Indeed there cannot be trajectories of photons in the sense of point paricles since photons don't have a position observable to begin with. A much better intuition to think about "propagation" is indeed in the sense of field theory. Heuristically it's almost always safe to say that the detection probability of one (or here when dealing with two-photon states the joint detection probability of these two) photons is proportional to the energy density (or the energy flux) at the place of the detector (or in the case of the two-photons the two-particle correlation operator of the energy density).

An item of interest about this particular experiment is that, if I'm understanding it correctly, it allows you to test specifically for a Fock state--i.e., it distinguishes a Fock state from other possible states such as coherent states, by the vanishing coincidence count (a coherent state would not have a coincidence count of zero, within error bars, in this experiment).

Yes, these kind of experiments are indeed the only clear demonstration that the electromagnetic field must be quantized. For a long time, i.e., before it was possible to prepare true photon Fock states in a reliably efficient way, the only (indirect) hint that the em. field has to be quantized was spontaneous emission. Otherwise you get very far with the semiclassical approximation, i.e., quantizing only the "matter" (particularly the electrons in atomic, molecular and condensed matter physics) and keeping the em. field as "classical": That explains, on the tree level, among other things, the photoelectric effect and Compton scattering, which are often falsely quoted as evidence for em-field quantization ;-).

 

[bob012345]

Indeed there cannot be trajectories of photons in the sense of point particles since photons don't have a position observable to begin with. A much better intuition to think about "propagation" is indeed in the sense of field theory. Heuristically it's almost always safe to say that the detection probability of one (or here when dealing with two-photon states the joint detection probability of these two) photons is proportional to the energy density (or the energy flux) at the place of the detector (or in the case of the two-photons the two-particle correlation operator of the energy density).

So we say photons travel but don't have point particles like trajectories. Does this have anything to do with Feynman's multiple paths? Your safe heuristic above suggests skirting the issue altogether.

 

[vanhees71]

Photons cannot be described by point-particle path integrals either, because photons have no paths to begin with. Of course, it can be described by path integrals over field configurations, and that's even a very elegant method particularly for gauge theories as QED. As I said, you can safely forget about the point-particle picture for photons (if not even for all particles in the relativistic realm).

 

[Nugatory]

So we say photons travel but don't have point particles like trajectories.

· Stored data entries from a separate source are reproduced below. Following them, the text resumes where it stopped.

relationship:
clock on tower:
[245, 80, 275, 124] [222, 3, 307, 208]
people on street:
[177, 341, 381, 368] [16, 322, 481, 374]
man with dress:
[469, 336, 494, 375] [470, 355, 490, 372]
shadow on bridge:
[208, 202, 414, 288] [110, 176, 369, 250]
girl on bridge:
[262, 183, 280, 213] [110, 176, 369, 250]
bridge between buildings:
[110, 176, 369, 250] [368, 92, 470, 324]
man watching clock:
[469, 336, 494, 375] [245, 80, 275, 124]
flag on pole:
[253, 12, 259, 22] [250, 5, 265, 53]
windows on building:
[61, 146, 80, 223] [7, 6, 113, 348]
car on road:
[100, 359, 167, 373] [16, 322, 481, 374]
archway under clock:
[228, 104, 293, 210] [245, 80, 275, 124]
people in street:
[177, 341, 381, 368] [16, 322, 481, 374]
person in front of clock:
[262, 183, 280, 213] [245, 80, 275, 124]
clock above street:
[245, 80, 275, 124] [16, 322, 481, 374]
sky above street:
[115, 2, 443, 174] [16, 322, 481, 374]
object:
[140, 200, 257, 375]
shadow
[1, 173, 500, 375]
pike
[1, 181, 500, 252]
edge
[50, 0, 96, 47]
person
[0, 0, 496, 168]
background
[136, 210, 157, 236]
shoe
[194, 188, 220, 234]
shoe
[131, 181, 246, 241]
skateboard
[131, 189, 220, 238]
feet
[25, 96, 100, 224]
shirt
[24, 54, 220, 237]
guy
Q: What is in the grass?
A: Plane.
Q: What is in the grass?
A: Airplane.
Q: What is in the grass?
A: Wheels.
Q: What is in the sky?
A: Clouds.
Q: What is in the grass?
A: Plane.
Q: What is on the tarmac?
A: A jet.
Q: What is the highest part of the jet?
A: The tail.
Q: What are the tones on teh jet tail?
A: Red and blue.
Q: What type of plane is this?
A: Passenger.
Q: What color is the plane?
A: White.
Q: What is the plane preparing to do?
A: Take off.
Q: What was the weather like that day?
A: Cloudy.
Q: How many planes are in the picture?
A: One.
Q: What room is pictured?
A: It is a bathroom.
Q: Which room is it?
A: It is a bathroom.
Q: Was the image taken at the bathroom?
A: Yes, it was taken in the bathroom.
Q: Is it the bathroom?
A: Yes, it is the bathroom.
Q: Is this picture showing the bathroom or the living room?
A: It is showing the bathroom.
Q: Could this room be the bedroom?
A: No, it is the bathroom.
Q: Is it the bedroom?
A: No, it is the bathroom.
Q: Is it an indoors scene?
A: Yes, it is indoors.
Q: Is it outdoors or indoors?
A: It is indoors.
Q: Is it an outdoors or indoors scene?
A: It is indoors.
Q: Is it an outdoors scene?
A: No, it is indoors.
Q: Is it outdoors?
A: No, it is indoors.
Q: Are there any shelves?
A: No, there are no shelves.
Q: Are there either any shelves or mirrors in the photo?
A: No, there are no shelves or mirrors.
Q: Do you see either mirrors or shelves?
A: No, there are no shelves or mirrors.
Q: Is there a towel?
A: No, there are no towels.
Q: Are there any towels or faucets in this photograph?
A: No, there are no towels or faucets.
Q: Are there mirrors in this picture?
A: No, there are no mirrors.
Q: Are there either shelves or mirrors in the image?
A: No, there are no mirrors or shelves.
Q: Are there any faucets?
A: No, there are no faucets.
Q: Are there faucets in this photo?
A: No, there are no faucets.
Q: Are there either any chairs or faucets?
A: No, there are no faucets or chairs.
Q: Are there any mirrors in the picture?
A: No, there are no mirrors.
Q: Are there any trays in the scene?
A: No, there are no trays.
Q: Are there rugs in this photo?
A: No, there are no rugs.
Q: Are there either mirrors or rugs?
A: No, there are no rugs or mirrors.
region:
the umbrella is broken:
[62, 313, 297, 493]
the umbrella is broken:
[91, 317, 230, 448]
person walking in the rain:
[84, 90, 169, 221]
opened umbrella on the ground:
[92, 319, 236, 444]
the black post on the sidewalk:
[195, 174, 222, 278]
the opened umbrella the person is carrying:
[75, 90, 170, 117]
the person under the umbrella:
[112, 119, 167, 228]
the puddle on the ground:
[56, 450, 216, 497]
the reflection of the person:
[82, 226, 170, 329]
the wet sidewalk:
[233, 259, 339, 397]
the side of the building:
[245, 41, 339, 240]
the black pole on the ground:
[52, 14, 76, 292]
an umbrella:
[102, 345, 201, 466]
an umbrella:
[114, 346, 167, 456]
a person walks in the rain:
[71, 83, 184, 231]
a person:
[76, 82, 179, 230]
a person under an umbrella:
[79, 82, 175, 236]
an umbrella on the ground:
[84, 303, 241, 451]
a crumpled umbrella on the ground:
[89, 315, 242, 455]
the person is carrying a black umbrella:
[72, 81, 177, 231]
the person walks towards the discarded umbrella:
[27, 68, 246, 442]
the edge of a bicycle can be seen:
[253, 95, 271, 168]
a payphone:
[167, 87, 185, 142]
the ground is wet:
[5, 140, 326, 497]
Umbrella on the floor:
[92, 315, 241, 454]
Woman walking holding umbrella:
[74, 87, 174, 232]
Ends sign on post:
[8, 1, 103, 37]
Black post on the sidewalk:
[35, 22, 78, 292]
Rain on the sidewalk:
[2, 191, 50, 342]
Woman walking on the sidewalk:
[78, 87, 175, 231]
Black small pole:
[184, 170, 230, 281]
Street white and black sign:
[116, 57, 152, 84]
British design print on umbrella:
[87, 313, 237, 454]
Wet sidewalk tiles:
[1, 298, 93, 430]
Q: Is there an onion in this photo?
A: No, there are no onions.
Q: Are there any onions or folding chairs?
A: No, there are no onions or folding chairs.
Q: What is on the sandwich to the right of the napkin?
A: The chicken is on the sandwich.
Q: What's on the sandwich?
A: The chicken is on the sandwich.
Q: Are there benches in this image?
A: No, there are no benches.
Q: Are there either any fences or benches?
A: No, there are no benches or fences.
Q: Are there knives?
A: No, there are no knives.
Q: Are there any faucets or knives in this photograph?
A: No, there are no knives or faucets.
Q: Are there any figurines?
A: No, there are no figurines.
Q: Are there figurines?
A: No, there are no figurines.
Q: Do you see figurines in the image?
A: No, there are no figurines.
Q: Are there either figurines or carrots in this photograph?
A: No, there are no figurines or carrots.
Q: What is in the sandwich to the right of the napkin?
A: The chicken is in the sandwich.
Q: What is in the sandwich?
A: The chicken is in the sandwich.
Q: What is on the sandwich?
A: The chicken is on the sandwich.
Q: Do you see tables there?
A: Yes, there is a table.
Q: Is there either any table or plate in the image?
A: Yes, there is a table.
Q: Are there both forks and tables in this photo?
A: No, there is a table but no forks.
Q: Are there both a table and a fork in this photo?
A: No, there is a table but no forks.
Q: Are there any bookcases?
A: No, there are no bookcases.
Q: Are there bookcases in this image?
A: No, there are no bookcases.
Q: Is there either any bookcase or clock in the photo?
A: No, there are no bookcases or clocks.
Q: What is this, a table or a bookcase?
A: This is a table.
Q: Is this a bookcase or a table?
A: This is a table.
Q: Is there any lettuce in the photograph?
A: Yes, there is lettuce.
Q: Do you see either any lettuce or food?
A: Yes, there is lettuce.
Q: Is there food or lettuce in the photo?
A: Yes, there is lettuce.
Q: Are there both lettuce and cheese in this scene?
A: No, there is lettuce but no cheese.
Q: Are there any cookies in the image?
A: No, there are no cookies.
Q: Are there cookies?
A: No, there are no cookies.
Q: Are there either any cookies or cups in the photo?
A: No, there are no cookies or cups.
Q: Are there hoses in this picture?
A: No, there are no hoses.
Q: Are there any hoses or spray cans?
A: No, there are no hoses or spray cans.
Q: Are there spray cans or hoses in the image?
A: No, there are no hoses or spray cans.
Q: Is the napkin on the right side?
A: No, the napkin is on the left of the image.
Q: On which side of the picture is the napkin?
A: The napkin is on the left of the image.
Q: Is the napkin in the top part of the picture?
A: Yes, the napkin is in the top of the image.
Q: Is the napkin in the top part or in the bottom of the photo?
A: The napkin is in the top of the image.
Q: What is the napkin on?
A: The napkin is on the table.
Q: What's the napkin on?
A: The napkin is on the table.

You can say that, but it's unlikely to be helpful. What does the idea of "travel" add to our understanding if there is no path along which the travel happens? What happens is that in an interaction at point A some amount of energy is transferred to the electromagnetic field; we can then calculate the probability that the electromagnetic field will transfer that amount of energy to a detector at point B at some later time. Those are statements about what happens at points A and B - nothing stops you from saying that the energy "travels" from A to B but saying that doesn't tell you anything new or useful.

Does this have anything to do with Feynman's multiple paths?

No. Multiple paths is a technique for calculating these probabilities, and the paths aren't even paths through space.

Your safe heuristic above suggests skirting the issue altogether.

That's the whole point. The issue should be skirted, for about the same reason that if you asked me how much February weighs I would refuse to consider the issue of how to weigh a month.

 

[Vanadium 50]

<bracing for the inevitable followup> "Yeah, but if you could weigh February, what would it weigh?"